After several fairly significant compromises, the Public Libraries Act became law in 1850. Due to these compromises, libraries were largely unfunded for many years and had to rely on the support of wealthy entrepreneurs. The greatest financial supporter of public libraries was Andrew Carnegie, who helped to finance over 380 libraries in Britain. It was not until 1919 that a truly comprehensive and free library service emerged.
The Democratisation of Knowledge: Cometh The Hour, Cometh The Internet!
Image: Chocolate Geek
Over the centuries, libraries experienced one common feature: they ran out of space. By 295 B.C., the library in Alexandria had run out of space for its fast accumulating collection of books. Under Ptolemy I and II, it was reported that the library housed some over 200,000 books, requiring the building of one of the world’s first ‘branch’ libraries. Like many other libraries, the Bodleian had to claim more and more space to house its growing collection.
We live today in an age of virtual storage and the wide dissemination of knowledge. With the click of a mouse, we can access a vast network of information. More importantly, information is at the fingertips of anyone who can access the internet. We are hugely indebted to the genius of the modern search engine and thanks to new social media news breaks often and fast.

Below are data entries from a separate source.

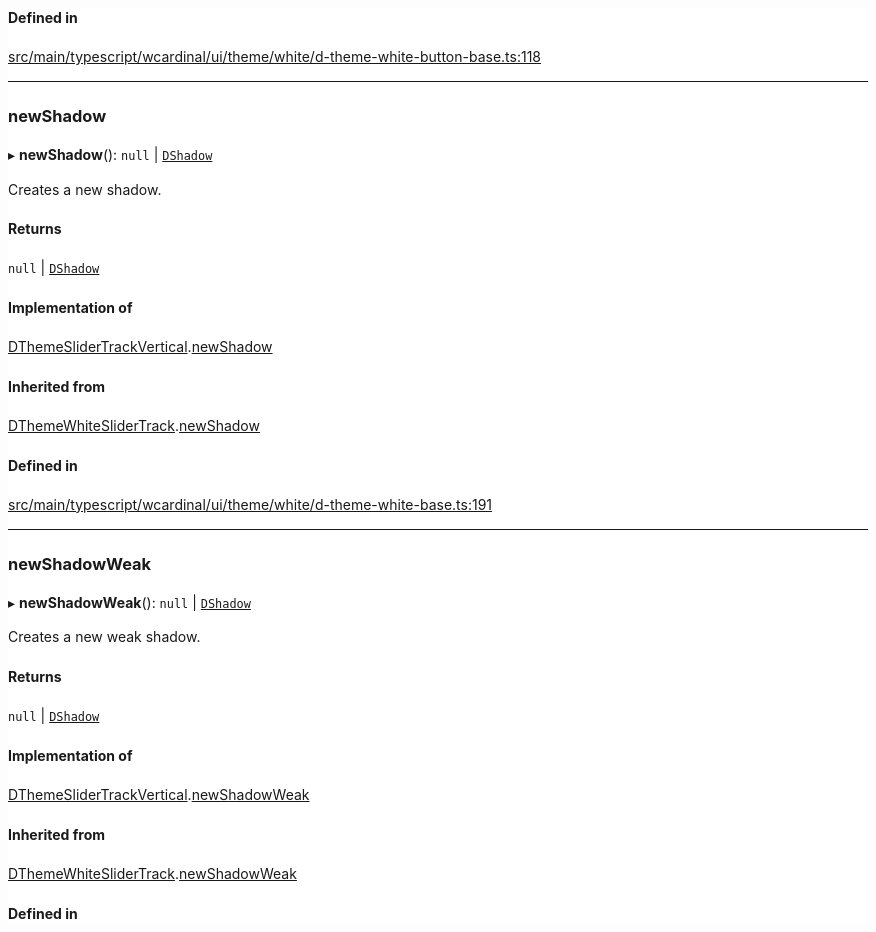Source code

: #### Defined in

[src/main/typescript/wcardinal/ui/theme/white/d-theme-white-button-base.ts:118](https://github.com/winter-cardinal/winter-cardinal-ui/blob/v0.407.0/src/main/typescript/wcardinal/ui/theme/white/d-theme-white-button-base.ts#L118)

___

### newShadow

▸ **newShadow**(): ``null`` \| [`DShadow`](../interfaces/DShadow.md)

Creates a new shadow.

#### Returns

``null`` \| [`DShadow`](../interfaces/DShadow.md)

#### Implementation of

[DThemeSliderTrackVertical](../interfaces/DThemeSliderTrackVertical.md).[newShadow](../interfaces/DThemeSliderTrackVertical.md#newshadow)

#### Inherited from

[DThemeWhiteSliderTrack](DThemeWhiteSliderTrack.md).[newShadow](DThemeWhiteSliderTrack.md#newshadow)

#### Defined in

[src/main/typescript/wcardinal/ui/theme/white/d-theme-white-base.ts:191](https://github.com/winter-cardinal/winter-cardinal-ui/blob/v0.407.0/src/main/typescript/wcardinal/ui/theme/white/d-theme-white-base.ts#L191)

___

### newShadowWeak

▸ **newShadowWeak**(): ``null`` \| [`DShadow`](../interfaces/DShadow.md)

Creates a new weak shadow.

#### Returns

``null`` \| [`DShadow`](../interfaces/DShadow.md)

#### Implementation of

[DThemeSliderTrackVertical](../interfaces/DThemeSliderTrackVertical.md).[newShadowWeak](../interfaces/DThemeSliderTrackVertical.md#newshadowweak)

#### Inherited from

[DThemeWhiteSliderTrack](DThemeWhiteSliderTrack.md).[newShadowWeak](DThemeWhiteSliderTrack.md#newshadowweak)

#### Defined in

Most national libraries and many branch libraries have developed a network of access to books and manuscripts. Work that used to take months or even years to compile can be found swiftly and easily. Those who used to find public libraries forbidding now explore the virtual world with confidence and equality.
But not all is rosy: global access to knowledge and information still remains a dream for many of those who live in poor and developing countries. The next challenge must be to ensure that they too gain access to the riches of the virtual world because for those of us who are already connected, it truly has been life changing.